▶ _Saved entries_:
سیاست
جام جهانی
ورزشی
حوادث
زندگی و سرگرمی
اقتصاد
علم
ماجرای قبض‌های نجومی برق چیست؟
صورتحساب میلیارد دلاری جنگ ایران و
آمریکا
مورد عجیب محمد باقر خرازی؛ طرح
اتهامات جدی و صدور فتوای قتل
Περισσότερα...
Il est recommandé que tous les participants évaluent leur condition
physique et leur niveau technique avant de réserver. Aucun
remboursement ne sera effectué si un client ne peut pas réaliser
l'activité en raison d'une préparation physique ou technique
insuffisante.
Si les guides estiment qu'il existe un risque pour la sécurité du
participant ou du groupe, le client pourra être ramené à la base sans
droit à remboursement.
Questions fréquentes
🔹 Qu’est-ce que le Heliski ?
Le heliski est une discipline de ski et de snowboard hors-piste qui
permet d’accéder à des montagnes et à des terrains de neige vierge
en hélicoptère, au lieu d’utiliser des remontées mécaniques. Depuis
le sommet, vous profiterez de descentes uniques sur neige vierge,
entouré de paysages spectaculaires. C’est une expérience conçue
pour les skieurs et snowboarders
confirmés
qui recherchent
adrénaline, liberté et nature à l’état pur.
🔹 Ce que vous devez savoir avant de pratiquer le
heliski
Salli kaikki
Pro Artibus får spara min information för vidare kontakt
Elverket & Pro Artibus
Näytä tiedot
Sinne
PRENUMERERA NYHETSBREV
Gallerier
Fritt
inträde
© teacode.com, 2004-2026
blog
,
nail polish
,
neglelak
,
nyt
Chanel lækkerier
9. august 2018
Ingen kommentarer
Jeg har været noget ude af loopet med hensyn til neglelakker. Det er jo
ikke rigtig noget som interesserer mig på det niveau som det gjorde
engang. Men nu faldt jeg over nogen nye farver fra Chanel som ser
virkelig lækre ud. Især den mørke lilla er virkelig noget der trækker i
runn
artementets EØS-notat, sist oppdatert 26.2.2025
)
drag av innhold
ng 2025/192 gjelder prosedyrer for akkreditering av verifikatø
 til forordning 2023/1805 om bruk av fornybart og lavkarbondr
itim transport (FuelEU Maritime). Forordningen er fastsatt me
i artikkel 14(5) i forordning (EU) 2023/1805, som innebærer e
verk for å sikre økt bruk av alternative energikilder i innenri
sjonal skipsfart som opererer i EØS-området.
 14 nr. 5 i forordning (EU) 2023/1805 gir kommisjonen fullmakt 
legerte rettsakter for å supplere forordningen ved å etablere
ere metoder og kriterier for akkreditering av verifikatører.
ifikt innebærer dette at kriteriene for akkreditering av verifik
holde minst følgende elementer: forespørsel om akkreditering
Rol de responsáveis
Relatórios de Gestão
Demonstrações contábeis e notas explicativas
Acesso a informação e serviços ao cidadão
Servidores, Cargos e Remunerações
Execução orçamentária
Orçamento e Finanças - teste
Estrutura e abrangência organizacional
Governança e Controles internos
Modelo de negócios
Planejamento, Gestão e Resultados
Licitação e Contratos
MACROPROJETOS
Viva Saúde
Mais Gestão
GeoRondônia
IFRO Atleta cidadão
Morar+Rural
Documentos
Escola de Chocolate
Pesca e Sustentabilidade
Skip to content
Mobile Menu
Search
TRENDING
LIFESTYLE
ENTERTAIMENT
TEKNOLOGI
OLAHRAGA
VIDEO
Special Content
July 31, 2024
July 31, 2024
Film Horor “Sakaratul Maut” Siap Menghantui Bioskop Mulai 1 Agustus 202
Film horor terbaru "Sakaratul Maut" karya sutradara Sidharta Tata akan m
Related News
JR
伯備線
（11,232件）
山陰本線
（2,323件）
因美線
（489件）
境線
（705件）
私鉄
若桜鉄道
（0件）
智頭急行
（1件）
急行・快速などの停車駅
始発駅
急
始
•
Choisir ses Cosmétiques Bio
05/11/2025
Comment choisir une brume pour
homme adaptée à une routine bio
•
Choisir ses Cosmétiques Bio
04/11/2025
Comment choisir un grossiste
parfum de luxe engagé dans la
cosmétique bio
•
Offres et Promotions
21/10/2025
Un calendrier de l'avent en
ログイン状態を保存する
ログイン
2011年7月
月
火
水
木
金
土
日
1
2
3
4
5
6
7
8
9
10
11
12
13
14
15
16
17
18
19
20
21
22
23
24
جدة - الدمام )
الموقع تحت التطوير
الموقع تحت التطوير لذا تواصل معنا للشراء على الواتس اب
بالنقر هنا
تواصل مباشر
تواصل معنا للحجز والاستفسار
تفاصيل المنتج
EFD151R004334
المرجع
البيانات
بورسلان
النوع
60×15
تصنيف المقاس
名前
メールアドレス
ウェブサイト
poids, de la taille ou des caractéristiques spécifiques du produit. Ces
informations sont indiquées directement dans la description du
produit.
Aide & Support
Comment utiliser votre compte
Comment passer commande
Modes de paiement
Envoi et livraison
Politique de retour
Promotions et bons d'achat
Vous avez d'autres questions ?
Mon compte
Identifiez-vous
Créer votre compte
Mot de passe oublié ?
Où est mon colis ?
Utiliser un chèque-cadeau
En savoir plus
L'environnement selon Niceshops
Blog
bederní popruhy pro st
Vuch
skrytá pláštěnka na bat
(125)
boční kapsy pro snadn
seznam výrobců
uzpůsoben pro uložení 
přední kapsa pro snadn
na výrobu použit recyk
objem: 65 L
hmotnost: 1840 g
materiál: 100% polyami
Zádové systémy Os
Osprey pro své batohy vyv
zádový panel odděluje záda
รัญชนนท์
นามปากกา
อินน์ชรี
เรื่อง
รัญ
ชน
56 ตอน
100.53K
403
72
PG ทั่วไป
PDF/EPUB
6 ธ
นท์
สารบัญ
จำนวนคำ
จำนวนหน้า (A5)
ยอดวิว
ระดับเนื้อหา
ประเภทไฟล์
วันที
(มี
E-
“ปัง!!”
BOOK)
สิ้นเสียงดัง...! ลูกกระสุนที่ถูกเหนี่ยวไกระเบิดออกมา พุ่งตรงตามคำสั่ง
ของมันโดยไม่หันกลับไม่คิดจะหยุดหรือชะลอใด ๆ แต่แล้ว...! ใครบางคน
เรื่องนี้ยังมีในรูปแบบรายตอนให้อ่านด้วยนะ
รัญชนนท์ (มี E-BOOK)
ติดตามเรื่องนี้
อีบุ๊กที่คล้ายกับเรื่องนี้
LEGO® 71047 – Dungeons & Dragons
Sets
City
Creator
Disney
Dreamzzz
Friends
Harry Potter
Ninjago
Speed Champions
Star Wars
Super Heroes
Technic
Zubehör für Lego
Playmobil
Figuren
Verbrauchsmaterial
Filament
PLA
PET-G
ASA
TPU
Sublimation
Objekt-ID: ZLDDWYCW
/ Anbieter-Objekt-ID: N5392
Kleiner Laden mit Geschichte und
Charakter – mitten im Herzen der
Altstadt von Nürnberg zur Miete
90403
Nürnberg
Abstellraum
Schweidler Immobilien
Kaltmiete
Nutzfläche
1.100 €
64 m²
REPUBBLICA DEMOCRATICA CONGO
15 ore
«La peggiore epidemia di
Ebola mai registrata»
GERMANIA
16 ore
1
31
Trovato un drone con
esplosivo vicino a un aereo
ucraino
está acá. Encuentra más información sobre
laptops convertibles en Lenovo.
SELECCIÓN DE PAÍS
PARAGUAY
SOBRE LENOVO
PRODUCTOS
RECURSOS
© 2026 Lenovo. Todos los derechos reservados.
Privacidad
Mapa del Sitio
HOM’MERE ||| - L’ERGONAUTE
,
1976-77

▶ _Task statement_:
Please give every entry again, precisely as it appears.

▶ _Worked solution_:
سیاست
جام جهانی
ورزشی
حوادث
زندگی و سرگرمی
اقتصاد
علم
ماجرای قبض‌های نجومی برق چیست؟
صورتحساب میلیارد دلاری جنگ ایران و
آمریکا
مورد عجیب محمد باقر خرازی؛ طرح
اتهامات جدی و صدور فتوای قتل
Περισσότερα...
Il est recommandé que tous les participants évaluent leur condition
physique et leur niveau technique avant de réserver. Aucun
remboursement ne sera effectué si un client ne peut pas réaliser
l'activité en raison d'une préparation physique ou technique
insuffisante.
Si les guides estiment qu'il existe un risque pour la sécurité du
participant ou du groupe, le client pourra être ramené à la base sans
droit à remboursement.
Questions fréquentes
🔹 Qu’est-ce que le Heliski ?
Le heliski est une discipline de ski et de snowboard hors-piste qui
permet d’accéder à des montagnes et à des terrains de neige vierge
en hélicoptère, au lieu d’utiliser des remontées mécaniques. Depuis
le sommet, vous profiterez de descentes uniques sur neige vierge,
entouré de paysages spectaculaires. C’est une expérience conçue
pour les skieurs et snowboarders
confirmés
qui recherchent
adrénaline, liberté et nature à l’état pur.
🔹 Ce que vous devez savoir avant de pratiquer le
heliski
Salli kaikki
Pro Artibus får spara min information för vidare kontakt
Elverket & Pro Artibus
Näytä tiedot
Sinne
PRENUMERERA NYHETSBREV
Gallerier
Fritt
inträde
© teacode.com, 2004-2026
blog
,
nail polish
,
neglelak
,
nyt
Chanel lækkerier
9. august 2018
Ingen kommentarer
Jeg har været noget ude af loopet med hensyn til neglelakker. Det er jo
ikke rigtig noget som interesserer mig på det niveau som det gjorde
engang. Men nu faldt jeg over nogen nye farver fra Chanel som ser
virkelig lækre ud. Især den mørke lilla er virkelig noget der trækker i
runn
artementets EØS-notat, sist oppdatert 26.2.2025
)
drag av innhold
ng 2025/192 gjelder prosedyrer for akkreditering av verifikatø
 til forordning 2023/1805 om bruk av fornybart og lavkarbondr
itim transport (FuelEU Maritime). Forordningen er fastsatt me
i artikkel 14(5) i forordning (EU) 2023/1805, som innebærer e
verk for å sikre økt bruk av alternative energikilder i innenri
sjonal skipsfart som opererer i EØS-området.
 14 nr. 5 i forordning (EU) 2023/1805 gir kommisjonen fullmakt 
legerte rettsakter for å supplere forordningen ved å etablere
ere metoder og kriterier for akkreditering av verifikatører.
ifikt innebærer dette at kriteriene for akkreditering av verifik
holde minst følgende elementer: forespørsel om akkreditering
Rol de responsáveis
Relatórios de Gestão
Demonstrações contábeis e notas explicativas
Acesso a informação e serviços ao cidadão
Servidores, Cargos e Remunerações
Execução orçamentária
Orçamento e Finanças - teste
Estrutura e abrangência organizacional
Governança e Controles internos
Modelo de negócios
Planejamento, Gestão e Resultados
Licitação e Contratos
MACROPROJETOS
Viva Saúde
Mais Gestão
GeoRondônia
IFRO Atleta cidadão
Morar+Rural
Documentos
Escola de Chocolate
Pesca e Sustentabilidade
Skip to content
Mobile Menu
Search
TRENDING
LIFESTYLE
ENTERTAIMENT
TEKNOLOGI
OLAHRAGA
VIDEO
Special Content
July 31, 2024
July 31, 2024
Film Horor “Sakaratul Maut” Siap Menghantui Bioskop Mulai 1 Agustus 202
Film horor terbaru "Sakaratul Maut" karya sutradara Sidharta Tata akan m
Related News
JR
伯備線
（11,232件）
山陰本線
（2,323件）
因美線
（489件）
境線
（705件）
私鉄
若桜鉄道
（0件）
智頭急行
（1件）
急行・快速などの停車駅
始発駅
急
始
•
Choisir ses Cosmétiques Bio
05/11/2025
Comment choisir une brume pour
homme adaptée à une routine bio
•
Choisir ses Cosmétiques Bio
04/11/2025
Comment choisir un grossiste
parfum de luxe engagé dans la
cosmétique bio
•
Offres et Promotions
21/10/2025
Un calendrier de l'avent en
ログイン状態を保存する
ログイン
2011年7月
月
火
水
木
金
土
日
1
2
3
4
5
6
7
8
9
10
11
12
13
14
15
16
17
18
19
20
21
22
23
24
جدة - الدمام )
الموقع تحت التطوير
الموقع تحت التطوير لذا تواصل معنا للشراء على الواتس اب
بالنقر هنا
تواصل مباشر
تواصل معنا للحجز والاستفسار
تفاصيل المنتج
EFD151R004334
المرجع
البيانات
بورسلان
النوع
60×15
تصنيف المقاس
名前
メールアドレス
ウェブサイト
poids, de la taille ou des caractéristiques spécifiques du produit. Ces
informations sont indiquées directement dans la description du
produit.
Aide & Support
Comment utiliser votre compte
Comment passer commande
Modes de paiement
Envoi et livraison
Politique de retour
Promotions et bons d'achat
Vous avez d'autres questions ?
Mon compte
Identifiez-vous
Créer votre compte
Mot de passe oublié ?
Où est mon colis ?
Utiliser un chèque-cadeau
En savoir plus
L'environnement selon Niceshops
Blog
bederní popruhy pro st
Vuch
skrytá pláštěnka na bat
(125)
boční kapsy pro snadn
seznam výrobců
uzpůsoben pro uložení 
přední kapsa pro snadn
na výrobu použit recyk
objem: 65 L
hmotnost: 1840 g
materiál: 100% polyami
Zádové systémy Os
Osprey pro své batohy vyv
zádový panel odděluje záda
รัญชนนท์
นามปากกา
อินน์ชรี
เรื่อง
รัญ
ชน
56 ตอน
100.53K
403
72
PG ทั่วไป
PDF/EPUB
6 ธ
นท์
สารบัญ
จำนวนคำ
จำนวนหน้า (A5)
ยอดวิว
ระดับเนื้อหา
ประเภทไฟล์
วันที
(มี
E-
“ปัง!!”
BOOK)
สิ้นเสียงดัง...! ลูกกระสุนที่ถูกเหนี่ยวไกระเบิดออกมา พุ่งตรงตามคำสั่ง
ของมันโดยไม่หันกลับไม่คิดจะหยุดหรือชะลอใด ๆ แต่แล้ว...! ใครบางคน
เรื่องนี้ยังมีในรูปแบบรายตอนให้อ่านด้วยนะ
รัญชนนท์ (มี E-BOOK)
ติดตามเรื่องนี้
อีบุ๊กที่คล้ายกับเรื่องนี้
LEGO® 71047 – Dungeons & Dragons
Sets
City
Creator
Disney
Dreamzzz
Friends
Harry Potter
Ninjago
Speed Champions
Star Wars
Super Heroes
Technic
Zubehör für Lego
Playmobil
Figuren
Verbrauchsmaterial
Filament
PLA
PET-G
ASA
TPU
Sublimation
Objekt-ID: ZLDDWYCW
/ Anbieter-Objekt-ID: N5392
Kleiner Laden mit Geschichte und
Charakter – mitten im Herzen der
Altstadt von Nürnberg zur Miete
90403
Nürnberg
Abstellraum
Schweidler Immobilien
Kaltmiete
Nutzfläche
1.100 €
64 m²
REPUBBLICA DEMOCRATICA CONGO
15 ore
«La peggiore epidemia di
Ebola mai registrata»
GERMANIA
16 ore
1
31
Trovato un drone con
esplosivo vicino a un aereo
ucraino
está acá. Encuentra más información sobre
laptops convertibles en Lenovo.
SELECCIÓN DE PAÍS
PARAGUAY
SOBRE LENOVO
PRODUCTOS
RECURSOS
© 2026 Lenovo. Todos los derechos reservados.
Privacidad
Mapa del Sitio
HOM’MERE ||| - L’ERGONAUTE
,
1976-77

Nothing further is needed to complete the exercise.